This repository contains source code and trained models for Road Damage Detection and Classification Challenge that was held as one of the 2020 IEEE Big Data Cup.
The best ensemble model achieved mean F1-score of 0.628 (Ranked 3rd) on Test 1 dataset and 0.635 (Ranked 2nd) on Test 2 dataset of the competition.
-
Clone the road-damage-detection repo into $RDD:
git clone https://github.com/kevaldoshi17/IEEE-Big-Data-2020.git
-
Clone and install the darknet repo as shown here:
git clone https://github.com/AlexeyAB/darknet.git
-
Register at RDDC website to download competition dataset
-
Augment the dataset using augment.py
-
Generate the label files for Darknet using convert_annotations.py
NOTE: It is expected that the Dataset be structured in PASCAL VOC format (images under JPEGImages, XML files under Annotations directory)
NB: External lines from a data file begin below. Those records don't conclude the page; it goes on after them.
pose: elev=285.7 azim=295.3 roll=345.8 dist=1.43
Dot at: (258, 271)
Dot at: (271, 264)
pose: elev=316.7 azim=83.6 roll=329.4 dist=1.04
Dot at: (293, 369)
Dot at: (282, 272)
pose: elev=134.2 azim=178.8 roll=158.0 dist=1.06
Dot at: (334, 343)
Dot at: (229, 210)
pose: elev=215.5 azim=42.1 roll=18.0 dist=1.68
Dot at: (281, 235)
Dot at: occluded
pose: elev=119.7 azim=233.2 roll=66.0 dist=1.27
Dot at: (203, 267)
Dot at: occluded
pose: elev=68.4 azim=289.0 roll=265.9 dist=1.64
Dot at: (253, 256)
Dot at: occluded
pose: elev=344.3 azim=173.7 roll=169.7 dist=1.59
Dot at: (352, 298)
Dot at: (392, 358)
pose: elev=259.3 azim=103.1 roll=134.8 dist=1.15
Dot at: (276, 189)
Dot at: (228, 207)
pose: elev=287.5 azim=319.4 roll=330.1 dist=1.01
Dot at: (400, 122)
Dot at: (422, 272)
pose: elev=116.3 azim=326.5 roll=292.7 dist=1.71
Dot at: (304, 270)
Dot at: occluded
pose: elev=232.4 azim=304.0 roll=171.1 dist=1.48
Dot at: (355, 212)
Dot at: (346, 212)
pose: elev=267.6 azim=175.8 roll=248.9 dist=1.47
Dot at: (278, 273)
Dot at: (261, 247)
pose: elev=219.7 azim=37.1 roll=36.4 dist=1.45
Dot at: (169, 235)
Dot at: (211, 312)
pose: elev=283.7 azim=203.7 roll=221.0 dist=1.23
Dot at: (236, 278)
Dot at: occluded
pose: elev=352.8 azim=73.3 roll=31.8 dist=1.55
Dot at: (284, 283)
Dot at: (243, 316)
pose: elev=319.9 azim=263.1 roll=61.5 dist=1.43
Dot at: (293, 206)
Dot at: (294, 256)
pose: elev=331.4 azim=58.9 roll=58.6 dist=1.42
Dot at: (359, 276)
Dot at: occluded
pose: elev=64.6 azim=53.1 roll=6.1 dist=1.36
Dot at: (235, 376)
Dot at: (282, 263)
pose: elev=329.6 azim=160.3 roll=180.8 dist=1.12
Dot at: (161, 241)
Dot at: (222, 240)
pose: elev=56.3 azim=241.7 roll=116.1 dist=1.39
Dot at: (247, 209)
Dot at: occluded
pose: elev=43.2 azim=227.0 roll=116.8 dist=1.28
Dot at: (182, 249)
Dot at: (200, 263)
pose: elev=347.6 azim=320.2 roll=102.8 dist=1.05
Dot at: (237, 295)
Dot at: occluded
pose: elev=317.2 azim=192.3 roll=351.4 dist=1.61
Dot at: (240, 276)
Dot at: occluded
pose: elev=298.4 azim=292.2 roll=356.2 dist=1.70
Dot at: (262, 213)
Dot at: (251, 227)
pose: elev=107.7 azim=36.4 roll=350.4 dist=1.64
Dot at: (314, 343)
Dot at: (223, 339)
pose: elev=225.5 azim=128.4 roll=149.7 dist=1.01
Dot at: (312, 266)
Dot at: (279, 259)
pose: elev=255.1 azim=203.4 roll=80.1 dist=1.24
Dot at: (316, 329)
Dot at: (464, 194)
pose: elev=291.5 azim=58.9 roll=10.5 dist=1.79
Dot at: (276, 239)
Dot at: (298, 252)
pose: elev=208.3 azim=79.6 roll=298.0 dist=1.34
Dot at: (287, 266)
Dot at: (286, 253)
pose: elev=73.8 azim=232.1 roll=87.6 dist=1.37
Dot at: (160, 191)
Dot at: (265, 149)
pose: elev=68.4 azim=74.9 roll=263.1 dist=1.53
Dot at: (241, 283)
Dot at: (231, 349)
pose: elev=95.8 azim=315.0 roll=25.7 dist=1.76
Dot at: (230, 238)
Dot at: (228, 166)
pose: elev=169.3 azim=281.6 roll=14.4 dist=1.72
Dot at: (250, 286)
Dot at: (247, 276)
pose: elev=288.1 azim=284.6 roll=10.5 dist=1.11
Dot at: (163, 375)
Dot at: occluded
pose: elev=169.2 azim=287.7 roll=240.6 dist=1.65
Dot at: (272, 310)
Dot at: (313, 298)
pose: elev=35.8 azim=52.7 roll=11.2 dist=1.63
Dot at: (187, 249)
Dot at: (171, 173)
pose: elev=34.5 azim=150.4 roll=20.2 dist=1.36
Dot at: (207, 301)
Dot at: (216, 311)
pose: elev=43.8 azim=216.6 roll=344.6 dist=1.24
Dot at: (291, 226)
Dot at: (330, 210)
run ./darknet detector train obj.data (choose yolov_416/608.cfg) /backup/yolov4_1000.weights
The ensemble model consists of a base model and 4 semi-base models. Instead of augmenting the test set which increases the prediction time, we save similar base models trained for different number of iterations and use different file sizes in cfg to artificially augment the test data and use a multi-gpu setup to quickly run it for multiple models.
Base Model: Yolo - Aug - 416x416 it: 14000 test: 416x416
S. Model 1: Yolo - Aug - 416x416 it: [13000-20000] test: 416x416
S. Model 2. Yolo - Aug - 608x608 it: [14000-20000] test: 608x608
S. Model 3. Yolo - Aug - 608x608 it: [15000-20000] test: 416x416
S. Model 4. Yolo - No Aug - 416x416 it: [15000-18000] test: 416x416
Save each S. Model at intervals of 1000 between the limits shown above. Save all of the models in the folder model.
All the pretrained models can be downloaded from here.
For each model, run the following script to detect the bounding boxes and save them in ensemble1 or ensemble2 depending on the test dataset.
The extracted bounding boxes from each model have been submitted with the source code.
./darknet detector test obj.data yolo_608.cfg (insert model here) -thresh 0.05 -dont_show < test.txt -out ensemble/model_name.json
Once all the bounding boxes (saved as json files) from each model is extracted (should be 33 in total per test dataset), run submission.ipynb. That should output the submitted results.